微笑みと共に、世界は眠る
「その島国はね、万が一のために地下避難所を各地にいくつも設備しておいたの。その中の一つに、二人の少女も避難したんだけれど……」
泣き叫ぶ赤ん坊の泣き声。五月蠅いと怒号を飛ばす誰か。まだ死にたくないと怯える学生たち。
「此処の地下街の性能はとても高いわ。でも他もそうという訳ではないの。いい例が、その島国の地下避難所だわ」
そこはただ広いホールと同じように、何もない。広場はもちろん、窓が一つ二つある箱のような家すら、そこにはない。医療施設ですら、ないのだ。

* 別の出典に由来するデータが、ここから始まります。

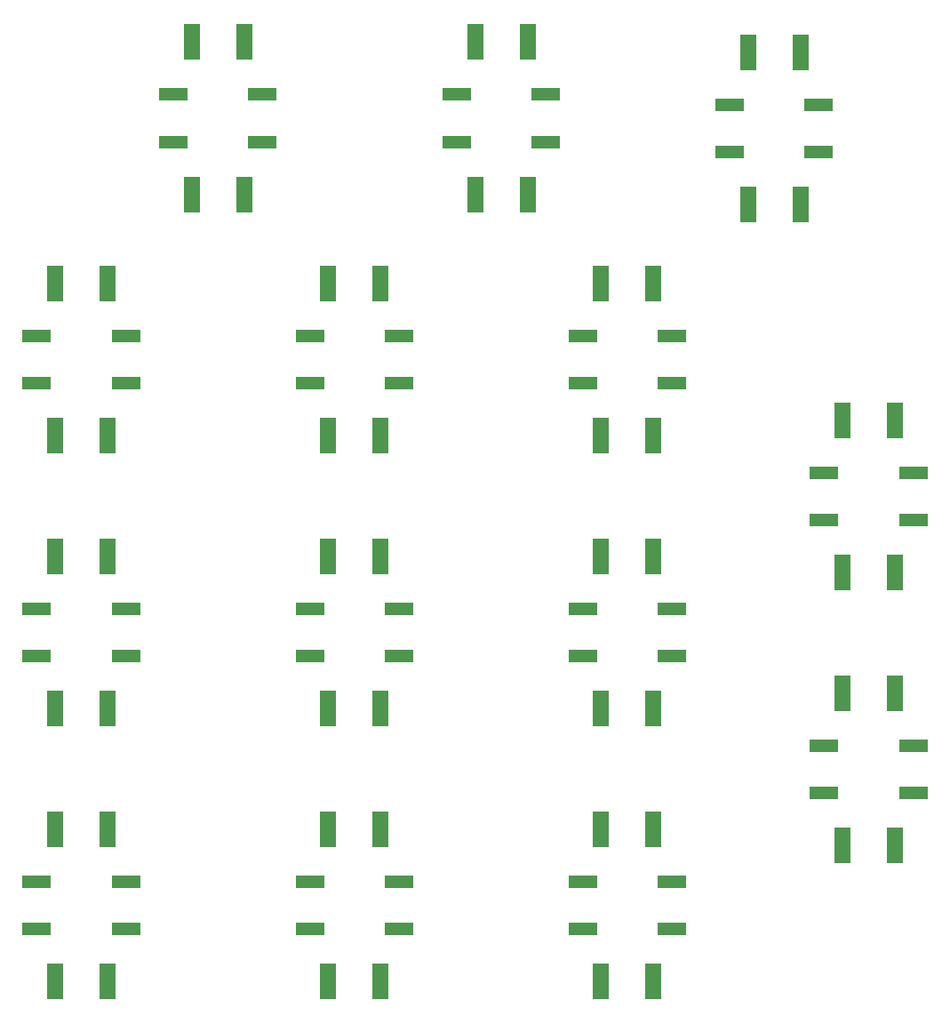
<source format=gts>
%MOIN*%
%OFA0B0*%
%FSLAX34Y34*%
%IPPOS*%
%LPD*%
%AMOC8*
5,1,8,0,0,$1,22.5*%
%AMOC80*
5,1,8,0,0,$1,22.5*%
%AMOC81*
5,1,8,0,0,$1,22.5*%
%AMOC80*
5,1,8,0,0,$1,22.5*%
%AMOC81*
5,1,8,0,0,$1,22.5*%
%AMOC80*
5,1,8,0,0,$1,22.5*%
%AMOC81*
5,1,8,0,0,$1,22.5*%
%AMOC80*
5,1,8,0,0,$1,22.5*%
%AMOC81*
5,1,8,0,0,$1,22.5*%
%AMOC80*
5,1,8,0,0,$1,22.5*%
%AMOC81*
5,1,8,0,0,$1,22.5*%
%AMOC80*
5,1,8,0,0,$1,22.5*%
%AMOC81*
5,1,8,0,0,$1,22.5*%
%AMOC80*
5,1,8,0,0,$1,22.5*%
%ADD10R,0.1064251968503937X0.047370078740157487*%
%ADD11R,0.063118110236220479X0.13398425196850394*%
%ADD22R,0.1064251968503937X0.047370078740157487*%
%ADD23R,0.063118110236220479X0.13398425196850394*%
%ADD24R,0.1064251968503937X0.047370078740157487*%
%ADD25R,0.063118110236220479X0.13398425196850394*%
%ADD26R,0.1064251968503937X0.047370078740157487*%
%ADD27R,0.063118110236220479X0.13398425196850394*%
%ADD28R,0.1064251968503937X0.047370078740157487*%
%ADD29R,0.063118110236220479X0.13398425196850394*%
%ADD30R,0.1064251968503937X0.047370078740157487*%
%ADD31R,0.063118110236220479X0.13398425196850394*%
%ADD32R,0.1064251968503937X0.047370078740157487*%
%ADD33R,0.063118110236220479X0.13398425196850394*%
%ADD34R,0.1064251968503937X0.047370078740157487*%
%ADD35R,0.063118110236220479X0.13398425196850394*%
%ADD36R,0.1064251968503937X0.047370078740157487*%
%ADD37R,0.063118110236220479X0.13398425196850394*%
%ADD38R,0.1064251968503937X0.047370078740157487*%
%ADD39R,0.063118110236220479X0.13398425196850394*%
%ADD40R,0.1064251968503937X0.047370078740157487*%
%ADD41R,0.063118110236220479X0.13398425196850394*%
%ADD42R,0.1064251968503937X0.047370078740157487*%
%ADD43R,0.063118110236220479X0.13398425196850394*%
%ADD44R,0.1064251968503937X0.047370078740157487*%
%ADD45R,0.063118110236220479X0.13398425196850394*%
%ADD46R,0.1064251968503937X0.047370078740157487*%
%ADD47R,0.063118110236220479X0.13398425196850394*%
G75*
G01*
D10*
X0004724Y0004724D02*
X0003051Y0005610D03*
X0006397Y0005610D03*
X0003051Y0003838D03*
X0006397Y0003838D03*
D11*
X0003740Y0001870D03*
X0003740Y0007578D03*
X0005708Y0001870D03*
X0005708Y0007578D03*
G04 next file*
G04 EAGLE Gerber RS-274X export*
G75*
G01*
D22*
X0014960Y0004724D02*
X0013287Y0005610D03*
X0016633Y0005610D03*
X0013287Y0003838D03*
X0016633Y0003838D03*
D23*
X0013976Y0001870D03*
X0013976Y0007578D03*
X0015944Y0001870D03*
X0015944Y0007578D03*
G04 next file*
G04 EAGLE Gerber RS-274X export*
G75*
G01*
D24*
X0025196Y0004724D02*
X0023523Y0005610D03*
X0026870Y0005610D03*
X0023523Y0003838D03*
X0026870Y0003838D03*
D25*
X0024212Y0001870D03*
X0024212Y0007578D03*
X0026181Y0001870D03*
X0026181Y0007578D03*
G04 next file*
G04 EAGLE Gerber RS-274X export*
G75*
G01*
D26*
X0034251Y0009842D02*
X0032578Y0010728D03*
X0035925Y0010728D03*
X0032578Y0008956D03*
X0035925Y0008956D03*
D27*
X0033267Y0006988D03*
X0033267Y0012696D03*
X0035236Y0006988D03*
X0035236Y0012696D03*
G04 next file*
G04 EAGLE Gerber RS-274X export*
G75*
G01*
D28*
X0025196Y0014960D02*
X0023523Y0015846D03*
X0026870Y0015846D03*
X0023523Y0014074D03*
X0026870Y0014074D03*
D29*
X0024212Y0012106D03*
X0024212Y0017814D03*
X0026181Y0012106D03*
X0026181Y0017814D03*
G04 next file*
G04 EAGLE Gerber RS-274X export*
G75*
G01*
D30*
X0014960Y0014960D02*
X0013287Y0015846D03*
X0016633Y0015846D03*
X0013287Y0014074D03*
X0016633Y0014074D03*
D31*
X0013976Y0012106D03*
X0013976Y0017814D03*
X0015944Y0012106D03*
X0015944Y0017814D03*
G04 next file*
G04 EAGLE Gerber RS-274X export*
G75*
G01*
D32*
X0004724Y0014960D02*
X0003051Y0015846D03*
X0006397Y0015846D03*
X0003051Y0014074D03*
X0006397Y0014074D03*
D33*
X0003740Y0012106D03*
X0003740Y0017814D03*
X0005708Y0012106D03*
X0005708Y0017814D03*
G04 next file*
G04 EAGLE Gerber RS-274X export*
G75*
G01*
D34*
X0034251Y0020078D02*
X0032578Y0020964D03*
X0035925Y0020964D03*
X0032578Y0019192D03*
X0035925Y0019192D03*
D35*
X0033267Y0017224D03*
X0033267Y0022933D03*
X0035236Y0017224D03*
X0035236Y0022933D03*
G04 next file*
G04 EAGLE Gerber RS-274X export*
G75*
G01*
D36*
X0004724Y0025196D02*
X0003051Y0026082D03*
X0006397Y0026082D03*
X0003051Y0024311D03*
X0006397Y0024311D03*
D37*
X0003740Y0022342D03*
X0003740Y0028051D03*
X0005708Y0022342D03*
X0005708Y0028051D03*
G04 next file*
G04 EAGLE Gerber RS-274X export*
G75*
G01*
D38*
X0014960Y0025196D02*
X0013287Y0026082D03*
X0016633Y0026082D03*
X0013287Y0024311D03*
X0016633Y0024311D03*
D39*
X0013976Y0022342D03*
X0013976Y0028051D03*
X0015944Y0022342D03*
X0015944Y0028051D03*
G04 next file*
G04 EAGLE Gerber RS-274X export*
G75*
G01*
D40*
X0025196Y0025196D02*
X0023523Y0026082D03*
X0026870Y0026082D03*
X0023523Y0024311D03*
X0026870Y0024311D03*
D41*
X0024212Y0022342D03*
X0024212Y0028051D03*
X0026181Y0022342D03*
X0026181Y0028051D03*
G04 next file*
G04 EAGLE Gerber RS-274X export*
G75*
G01*
D42*
X0030708Y0033858D02*
X0029035Y0034744D03*
X0032381Y0034744D03*
X0029035Y0032972D03*
X0032381Y0032972D03*
D43*
X0029724Y0031003D03*
X0029724Y0036712D03*
X0031692Y0031003D03*
X0031692Y0036712D03*
G04 next file*
G04 EAGLE Gerber RS-274X export*
G75*
G01*
D44*
X0009842Y0034251D02*
X0008169Y0035137D03*
X0011515Y0035137D03*
X0008169Y0033366D03*
X0011515Y0033366D03*
D45*
X0008858Y0031397D03*
X0008858Y0037106D03*
X0010826Y0031397D03*
X0010826Y0037106D03*
G04 next file*
G04 EAGLE Gerber RS-274X export*
G75*
G01*
D46*
X0020472Y0034251D02*
X0018799Y0035137D03*
X0022145Y0035137D03*
X0018799Y0033366D03*
X0022145Y0033366D03*
D47*
X0019488Y0031397D03*
X0019488Y0037106D03*
X0021456Y0031397D03*
X0021456Y0037106D03*
M02*
</source>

ただ人々が座るためだけの空間、とでも言った方がわかりやすいだろう。
外の光が射し込むわけもなく、取り付けられた明かりは十分にはいき届かず、そこは薄暗さに包まれていた。
それが余計、人々の心を蝕むのだ。
二人の少女は必死に、何ヶ月もその状況に耐え続けた。戦争が終わることを望みながら。
「一年半経っても、戦争は終わらなかった。小さな国はもう反撃することすら出来ないとわかっているのに、それでも他国は隅々まで攻撃していったのよ」
悲惨ね、と言って、目を伏せる。
「二人の内の一人は、もう心身共に限界に達していた」
肩まである黒髪は、その少女によく似合っていた。艶のある髪で、風が吹けばさらさらと靡く。
それが印象的だった。
しかしその自慢の髪は、戦争が勃発してから次第にその艶を失っていった。
「ある日、その子が外に出たいと言ったの。警報も鳴っていなかったし、少しでも彼女の希望に応えてあげようと、もう一人は彼女を支えて外に出たの」
二人が外に出たのは、夕暮れ前だった。近くには見張りの兵士が二人ほどおり、辺りを見渡していた。
「少し離れたところに二人は移動したけれど、そこに広がる風景は、最悪だった」
見るも無残な姿となった街。いくつもの死体が、積み上げられていた。